Shadoe: It's been a great help, but we should try and keep this topic alive regardless! I'm fairly certain a lot of people would benefit from it.
 
@Johnny - the best reference for this (besides Ravana) would probably be a book. I got one from the library a while back that was specifically written for authors writing about the middle ages, especially the British isles. It covered fashion, food, housing, and even had some slang. There are a ton of similar books out there.

I looked for the title of that book, but I can't find it. If I do, I'll post it.

Fashion did change more slowly back then, but you'd still be able to tell if someone was wearing, say, their mother's old dress (especially amongst the rich). Something else to keep in mind is that, instead of having a completely new dress made, it was cheaper to alter the one you had to follow current trends. Also, peasants wouldn't have owned a closet full of clothes.
 
Last edited:

Johnny Cosmo

Inkling
Yeah, I did grab a book but it covered a later time period than I would have liked. I know there's a wealth of easily found information online too (that I have read), but it's nice to have a thread where people can get a general overview and some really useful links.
 

Ravana

Istar
the best reference for this (besides Ravana) would probably be a book.

LOL!--but thank you.
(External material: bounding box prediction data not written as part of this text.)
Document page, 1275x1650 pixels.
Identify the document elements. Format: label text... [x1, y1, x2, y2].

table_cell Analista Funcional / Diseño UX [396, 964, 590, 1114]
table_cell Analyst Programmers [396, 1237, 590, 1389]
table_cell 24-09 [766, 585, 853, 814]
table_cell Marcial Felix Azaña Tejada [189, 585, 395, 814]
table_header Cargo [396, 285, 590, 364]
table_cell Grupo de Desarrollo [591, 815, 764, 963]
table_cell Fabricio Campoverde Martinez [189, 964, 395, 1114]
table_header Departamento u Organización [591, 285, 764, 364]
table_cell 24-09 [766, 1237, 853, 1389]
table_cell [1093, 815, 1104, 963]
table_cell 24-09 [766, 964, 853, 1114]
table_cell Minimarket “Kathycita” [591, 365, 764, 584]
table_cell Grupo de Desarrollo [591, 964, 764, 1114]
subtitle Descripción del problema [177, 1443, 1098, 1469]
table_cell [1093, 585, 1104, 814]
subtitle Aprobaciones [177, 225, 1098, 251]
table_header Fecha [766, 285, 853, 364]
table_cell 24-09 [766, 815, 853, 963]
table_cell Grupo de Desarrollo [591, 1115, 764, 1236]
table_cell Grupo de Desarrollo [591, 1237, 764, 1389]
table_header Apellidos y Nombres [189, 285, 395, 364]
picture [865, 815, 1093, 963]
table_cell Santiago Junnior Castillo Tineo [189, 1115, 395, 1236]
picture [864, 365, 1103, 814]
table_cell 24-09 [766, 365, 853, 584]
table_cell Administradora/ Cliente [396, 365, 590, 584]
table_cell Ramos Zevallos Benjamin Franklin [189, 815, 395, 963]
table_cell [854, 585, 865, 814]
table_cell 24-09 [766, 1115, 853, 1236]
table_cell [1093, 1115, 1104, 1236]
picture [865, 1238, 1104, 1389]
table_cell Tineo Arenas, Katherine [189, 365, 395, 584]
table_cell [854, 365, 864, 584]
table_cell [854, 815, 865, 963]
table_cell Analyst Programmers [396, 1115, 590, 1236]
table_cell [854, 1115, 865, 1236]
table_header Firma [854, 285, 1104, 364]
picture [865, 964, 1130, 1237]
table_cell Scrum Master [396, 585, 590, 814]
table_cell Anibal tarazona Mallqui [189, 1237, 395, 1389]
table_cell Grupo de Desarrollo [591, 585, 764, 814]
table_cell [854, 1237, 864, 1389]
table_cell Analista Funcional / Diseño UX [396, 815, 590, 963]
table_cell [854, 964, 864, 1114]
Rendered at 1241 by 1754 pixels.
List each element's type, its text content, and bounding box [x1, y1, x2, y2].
No, in this case, I'm afraid I'm more of a reference to references: what I know is pretty much limited to what I needed to know at some particular moment, and the rest I look up whenever it comes up again. The stuff on fabrics and dyeing, I collected recently as part of building the Machiavel economy, which is why I had it off the top of my head; even that isn't particularly in-depth. Yes, a book would be better, several books better still, since there are few good one-volume references on Medieval costuming--if any: I don't know of one, though, again, I'm not the correct person to ask about it. (At a guess, considering the number of external links and references on the good costuming pages, there probably aren't. Which itself ought to tell you something about how much things changed over time, even if it took 50 to 100 years for obvious differences to arise.)

At any rate, hopefully those pages will at least lead you to what you're looking for, even if they don't contain it themselves. Glad I could be of assistance, folks.